While there is geographically specific DNS traffic, we don’t see any country-code top level domains (TLDs), such as .ru. We only observed the generic TLDs, such as .com, .top, .date, .email, .info, .site, and .cloud.

At the subdomain level, we see various brand names being used in improper ways. Sometimes the brand's TLD is:

• The first level subdomain, such as in booking.com.id60157261[.]date

• The start of the domain name, such as in booking.com-id2435142[.]info

• Missing, such as in booking.id17825117[.]date

We can summarize these three methods as combinations of levelsquatting and combosquatting techniques.

In addition to booking.com, we see a number of brands that are commonly seen in Russia, such as avito, sber, sberbank, and yandex. This is interesting because using those common Russian brands would only seem to make sense  if the campaign is targeting Russian users — unless there is some reverse psychology at play here, and that falsehood is exactly what the threat actors want us to believe.

WHOIS analysis

Let’s look at some WHOIS data for domain names inside the clusters we found.

We found that the majority of domains have NameSilo as registrar. The most common contact listed in the WHOIS data of these domains is PrivacyGuardian. PrivacyGuardian is part of NameSilo. It seems that the malicious actors registered these domain names through NameSilo and then used the PrivacyGuardian feature to keep their identity hidden.
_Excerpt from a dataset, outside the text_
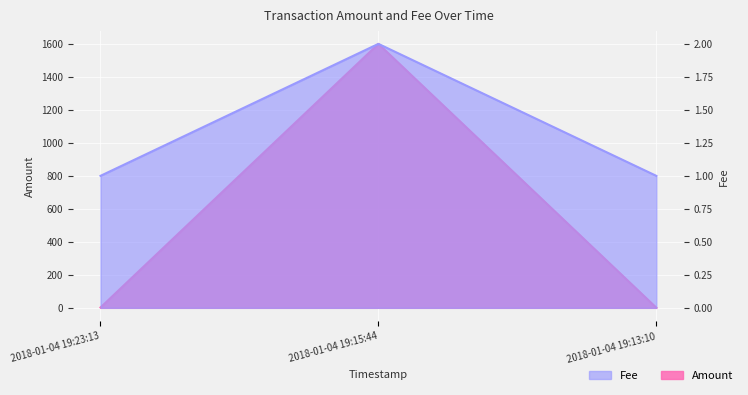

What is the spread (max minus min) of values at 2018-01-04 19:15:44?

1598.0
We also found domain names registered through other registrars. Among those, not surprisingly, most of the WHOIS contact details are empty or include random names.

Furthermore, we found several domain names inside each cluster that received DNS queries but (according to WHOIS data) were never actually registered. It seems to us that the malware being installed on the devices of hotel employees is trying to reach out to command and control addresses and simultaneously reaching out to a variety of domains until a successful connection is established.

Conclusion

Using just DNS and WHOIS data helped us get high-level insights on a currently active phishing campaign. The campaign seems to have a global reach and currently involves five different clusters of domain names spread out over seven TLDs. We’ve identified patterns that can be used to capture these clusters. Through these patterns, we were able to confirm that there are currently two IP addresses involved in this campaign: 91.215.40[.]30 and 91.215.40[.]22.

We noted that some of the campaign’s deceptive tactics involve the usage of cybersquatting techniques, such as levelsquatting and combosquatting. Further, we discovered that threat actors may be attempting to make it appear as though only Russian users are being targeted by using a large number of Russian brands in this campaign.